Extracted data entries
● ● ● ● ●

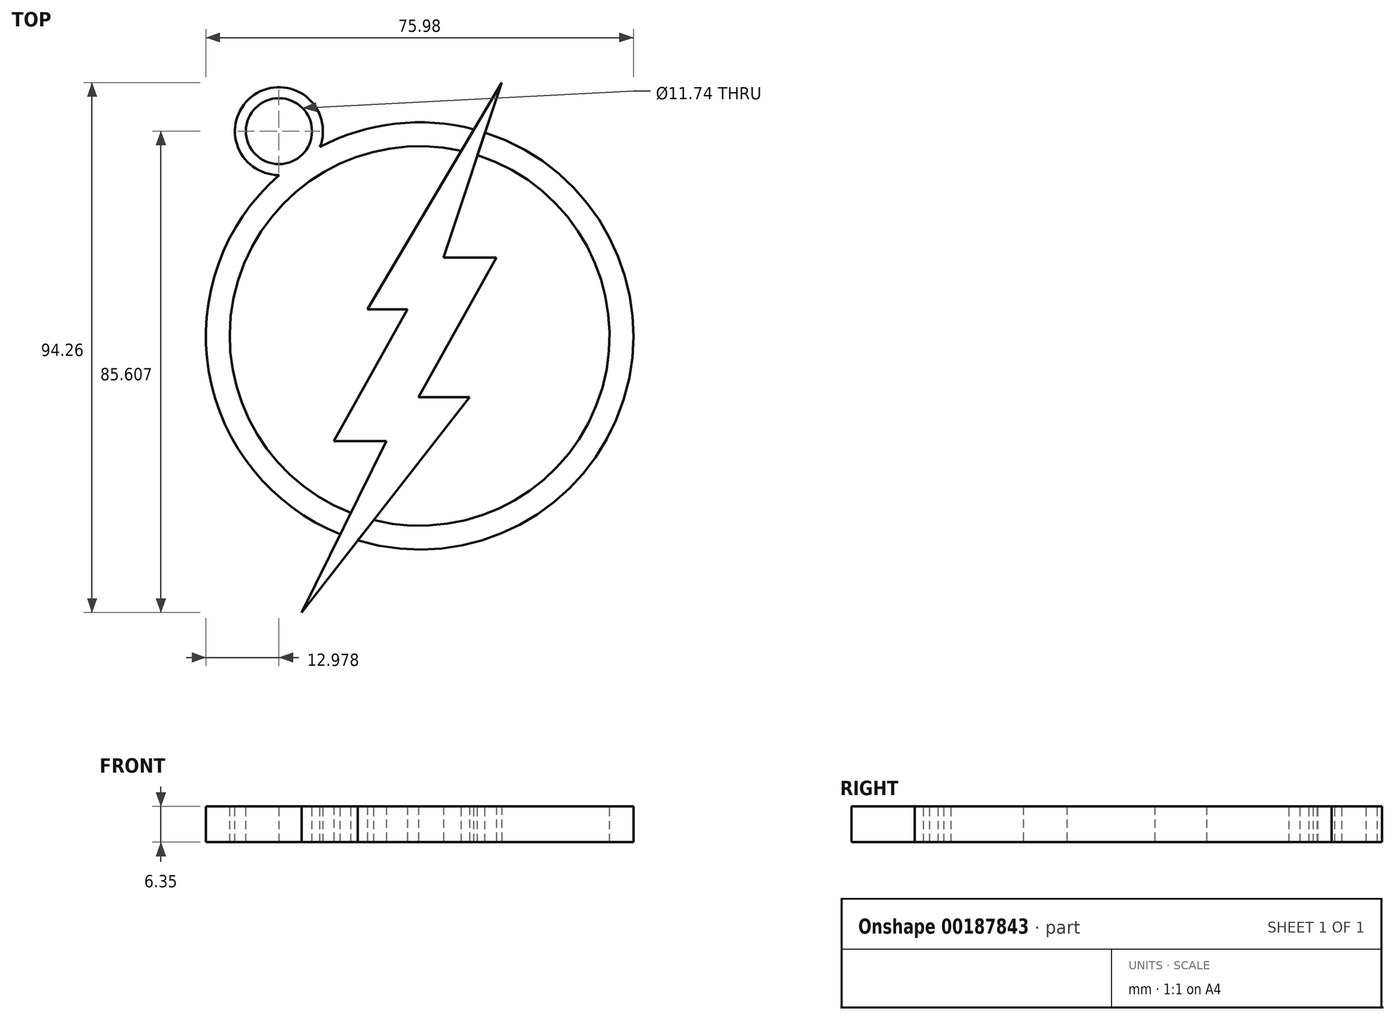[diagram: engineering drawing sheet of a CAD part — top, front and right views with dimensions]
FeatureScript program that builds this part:
annotation { "Feature Type Name" : "Feature", "Feature Type Description" : "" }
export const myFeature = defineFeature(function(context is Context, id is Id, definition is map)
    precondition{}
    {
        {
            var Q0;
            Q0=qCreatedBy(makeId("Top.planeOp"),FACE);
            var sketch = newSketch(context, id + "F0", { "sketchPlane" : qUnion([Q0])});
            skLineSegment(sketch, "E0", {"start": v(20.53, 51.39) * mm, "end": v(-3.33, 11.02) * mm});
            skLineSegment(sketch, "E1", {"start": v(-3.33, 11.02) * mm, "end": v(3.78, 11.02) * mm});
            skLineSegment(sketch, "E2", {"start": v(3.78, 11.02) * mm, "end": v(-9.3, -12.37) * mm});
            skLineSegment(sketch, "E3", {"start": v(-9.3, -12.37) * mm, "end": v(0, -12.37) * mm});
            skLineSegment(sketch, "E4", {"start": v(0, -12.37) * mm, "end": v(-15.02, -42.87) * mm});
            skLineSegment(sketch, "E5", {"start": v(-15.02, -42.87) * mm, "end": v(14.8, -4.57) * mm});
            skLineSegment(sketch, "E6", {"start": v(14.8, -4.57) * mm, "end": v(5.75, -4.57) * mm});
            skLineSegment(sketch, "E7", {"start": v(5.75, -4.57) * mm, "end": v(19.61, 20.24) * mm});
            skLineSegment(sketch, "E8", {"start": v(19.61, 20.24) * mm, "end": v(10.2, 20.24) * mm});
            skLineSegment(sketch, "E9", {"start": v(20.53, 51.39) * mm, "end": v(10.2, 20.24) * mm});
            skSolve(sketch);
        }
        {
            var Q0;
            Q0=qSketchRegion(id+"F0",true);
            extrude(context, id + "F1", {"entities" : qUnion([Q0]), "depth" : 6.35 * mm});
        }
        {
            var Q0;
            Q0=makeQuery(id+"F1.opExtrude","CAP_FACE",FACE,{"disambiguationData":[OSD([sQuery(id+"F0.wireOp",EDGE,"E0"),sQuery(id+"F0.wireOp",EDGE,"E1"),sQuery(id+"F0.wireOp",EDGE,"E2"),sQuery(id+"F0.wireOp",EDGE,"E3"),sQuery(id+"F0.wireOp",EDGE,"E4"),sQuery(id+"F0.wireOp",EDGE,"E5"),sQuery(id+"F0.wireOp",EDGE,"E6"),sQuery(id+"F0.wireOp",EDGE,"E7"),sQuery(id+"F0.wireOp",EDGE,"E8"),sQuery(id+"F0.wireOp",EDGE,"E9")])],"isStart":false});
            var sketch = newSketch(context, id + "F2", { "sketchPlane" : qUnion([Q0])});
            skCircle(sketch, "E10", {"center": v(5.95, 6.31) * mm, "radius": 33.75 * mm});
            skCircle(sketch, "E11", {"center": v(5.95, 6.31) * mm, "radius": 38 * mm});
            skSolve(sketch);
        }
        {
            var Q0;
            {var subQ0=sQuery(id+"F2.wireOp",EDGE,"E10");var subQ1=makeQuery(id+"F1.opExtrude","CAP_EDGE",EDGE,{"disambiguationData":[OSD([sQuery(id+"F0.wireOp",EDGE,"E0")])],"isStart":false});var subQ2=makeQuery(id+"F2.imprint","INTERSECT",VERTEX,{"derivedFrom":[subQ1,subQ0]});Q0=makeQuery(id+"F2.imprint","IMPRINT",FACE,{"disambiguationData":[TD([[makeQuery(id+"F2.imprint","IMPRINT",EDGE,{"disambiguationData":[TD([[subQ2,-1.0]])],"derivedFrom":subQ0}),-1.0]])]});}
            var Q1;
            {var subQ0=sQuery(id+"F2.wireOp",EDGE,"E10");var subQ1=makeQuery(id+"F1.opExtrude","CAP_EDGE",EDGE,{"disambiguationData":[OSD([sQuery(id+"F0.wireOp",EDGE,"E9")])],"isStart":false});var subQ2=makeQuery(id+"F2.imprint","INTERSECT",VERTEX,{"derivedFrom":[subQ1,subQ0]});Q1=makeQuery(id+"F2.imprint","IMPRINT",FACE,{"disambiguationData":[TD([[makeQuery(id+"F2.imprint","IMPRINT",EDGE,{"disambiguationData":[TD([[subQ2,1.0]])],"derivedFrom":subQ0}),-1.0]])]});}
            extrude(context, id + "F3", {"entities" : qUnion([Q0, Q1]), "oppositeDirection" : true, "depth" : 6.35 * mm});
        }
        {
            var Q0;
            Q0=makeQuery(id+"F1.opExtrude","CAP_FACE",FACE,{"disambiguationData":[OSD([sQuery(id+"F0.wireOp",EDGE,"E0"),sQuery(id+"F0.wireOp",EDGE,"E1"),sQuery(id+"F0.wireOp",EDGE,"E2"),sQuery(id+"F0.wireOp",EDGE,"E3"),sQuery(id+"F0.wireOp",EDGE,"E4"),sQuery(id+"F0.wireOp",EDGE,"E5"),sQuery(id+"F0.wireOp",EDGE,"E6"),sQuery(id+"F0.wireOp",EDGE,"E7"),sQuery(id+"F0.wireOp",EDGE,"E8"),sQuery(id+"F0.wireOp",EDGE,"E9")])],"isStart":false});
            var sketch = newSketch(context, id + "F4", { "sketchPlane" : qUnion([Q0])});
            skCircle(sketch, "E12", {"center": v(-19.06, 42.74) * mm, "radius": 7.82 * mm});
            skCircle(sketch, "E13", {"center": v(-19.06, 42.74) * mm, "radius": 5.87 * mm});
            skSolve(sketch);
        }
        {
            var Q0;
            Q0=qSketchRegion(id+"F4",true);
            extrude(context, id + "F5", {"entities" : qUnion([Q0]), "operationType" : NewBodyOperationType.ADD, "oppositeDirection" : true, "depth" : 6.35 * mm});
        }
    });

● ● ● ● ●

**Task description**
Count the lines in the entries above that contain the string "qSketchRegion". Reply with that number only.

**Solution below**
2